The reimbursement contract between the two health giants, which gives Highmark insurance customers access to the full UPMC health network, expires at the end of this year. UPMC said it doesn't want to negotiate a new one, but Highmark says it does.
Dr. Winkenwerder reiterated that stance Monday, saying that while he has had no contact with UPMC since coming on board two years ago, he hopes a deal is still possible.
"We believe people should have the choice [for] UPMC physicians and hospitals" while keeping a Highmark plan, he said. "We believe they should be open to all plans ... their facilities are charitable institutions, [funded] with taxpayer dollars and with charitable contributions, and with premiums from Highmark members."
Other topics of discussion:
*--Highmark is expecting to be a $17 billion company, or close to it, when it gives its annual financial report later this year. Its 2012 revenues were just about $15 billion.
*--On the possibility of buying new hospitals or major practices for its Allegheny Health Network, Dr. Winkenwerder said that in Pennsylvania and West Virginia, "it is likely that [we] will be more focused on partnership rather than ownership of assets."
*--Highmark's new business solutions subsidiary will focus on selling information technology platform access and other support functions to other insurers, primarily other Blue Cross Blue Shield insurers.
*--On UPMC's insistence that it would rather cut off all Highmark policyholders -- and the $2 billion worth of annual gross patient revenue that comes with them -- than negotiate a new contract with Highmark that might put UPMC facilities in a higher-cost plan, Dr. Winkenwerder called the stance "completely ridiculous. ... We believe that there would be financial harm to them [and] dislocation to patients" if UPMC locks out Highmark commercial members starting next year.
"We don't see the point in all that," he said. "We would like to work together."

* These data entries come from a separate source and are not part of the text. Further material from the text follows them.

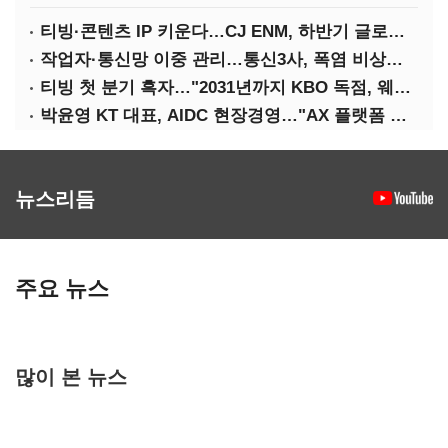
티빙·콘텐츠 IP 키운다…CJ ENM, 하반기 글로벌 확장 가속
작업자·통신망 이중 관리…통신3사, 폭염 비상대응 돌입
티빙 첫 분기 흑자…"2031년까지 KBO 독점, 웨이브 합병도 속도"
박윤영 KT 대표, AIDC 현장경영…"AX 플랫폼 핵심 인프라로 키운다"
뉴스리듬
주요 뉴스
많이 본 뉴스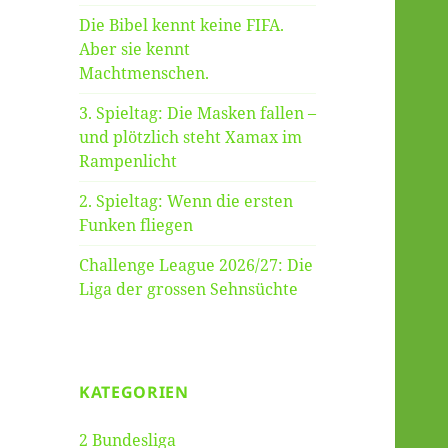
Die Bibel kennt keine FIFA.
Aber sie kennt
Machtmenschen.
3. Spieltag: Die Masken fallen –
und plötzlich steht Xamax im
Rampenlicht
2. Spieltag: Wenn die ersten
Funken fliegen
Challenge League 2026/27: Die
Liga der grossen Sehnsüchte
KATEGORIEN
2 Bundesliga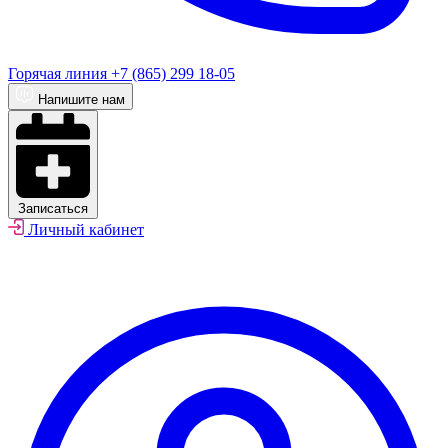
Горячая линия
+7 (865) 299 18-05
Напишите нам
Записаться
Личный кабинет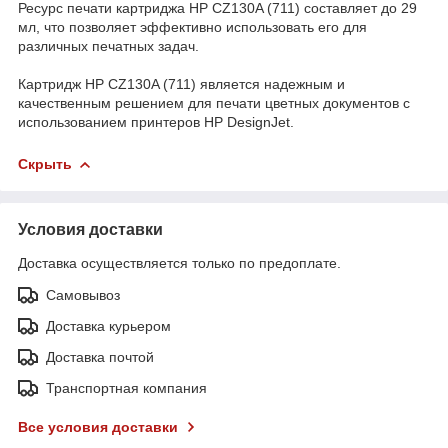
Ресурс печати картриджа HP CZ130A (711) составляет до 29
мл, что позволяет эффективно использовать его для
различных печатных задач.
Картридж HP CZ130A (711) является надежным и
качественным решением для печати цветных документов с
использованием принтеров HP DesignJet.
Скрыть
Условия доставки
Доставка осуществляется только по предоплате.
Самовывоз
Доставка курьером
Доставка почтой
Транспортная компания
Все условия доставки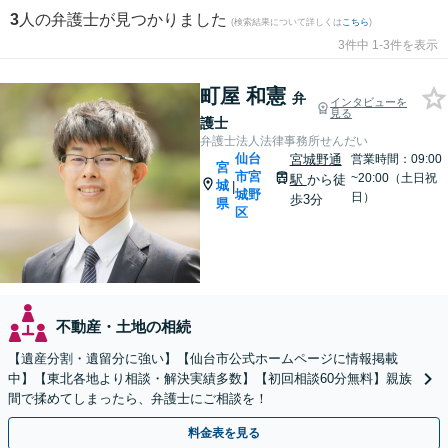
3
人の弁護士が見つかりました
(検索結果について詳しくは
こちら
)
3件中 1-3件を表示
町屋 和憲
弁
インタビューを
見る
護士
弁護士法人法律事務所せんだい
仙台
宮城野通
営業時間：09:00
宮
市宮
~20:00（土日祝
駅
から徒
城
|
城野
日）
歩3分
県
区
不動産・土地の相続
【遺産分割・遺留分に強い】【仙台市公式ホームページに情報掲載
中】【東北各地より相談・解決実績多数】【初回相談60分無料】親族
間で揉めてしまったら、弁護士にご相談を！
料金表を見る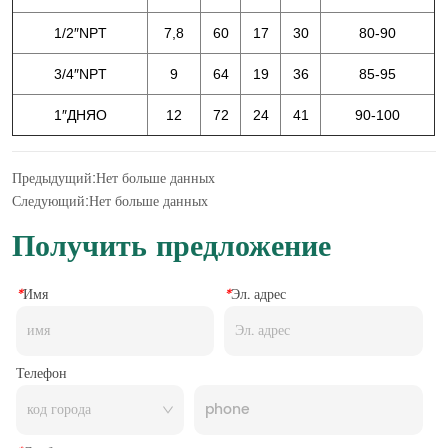
Предыдущий:
Нет больше данных
Следующий:
Нет больше данных
Получить предложение
*
Имя
*
Эл. адрес
Телефон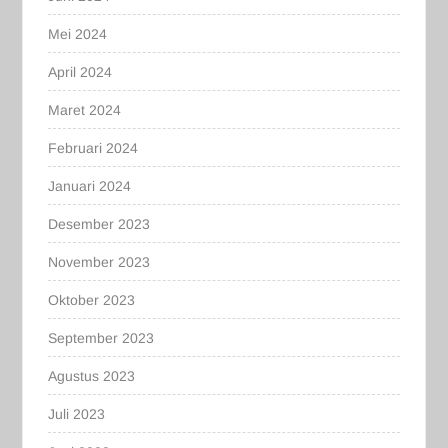
Mei 2024
April 2024
Maret 2024
Februari 2024
Januari 2024
Desember 2023
November 2023
Oktober 2023
September 2023
Agustus 2023
Juli 2023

Asked if Highmark's 95 percent retention rate among city workers seemed plausible, Joe King, head of International Association of Fire Fighters Local 1, said that he wasn't privy to specific percentages. But he acknowledged few of his members had switched plans.
"We had anticipated more, [but] people are reluctant to make a change," he said.
Mr. King also suggested that the retention rate figure is misleading because this year Highmark customers still have access to all UPMC hospitals, and there's no pressing reason to switch plans.
If Highmark and UPMC can't work things out, "I guarantee you there will a tremendous amount of people switching" plans in October, during the city's next open enrollment session, he said.
A spokesman for insurance provider Aetna, which owns HealthAmerica, could neither confirm nor dispute the Highmark figures.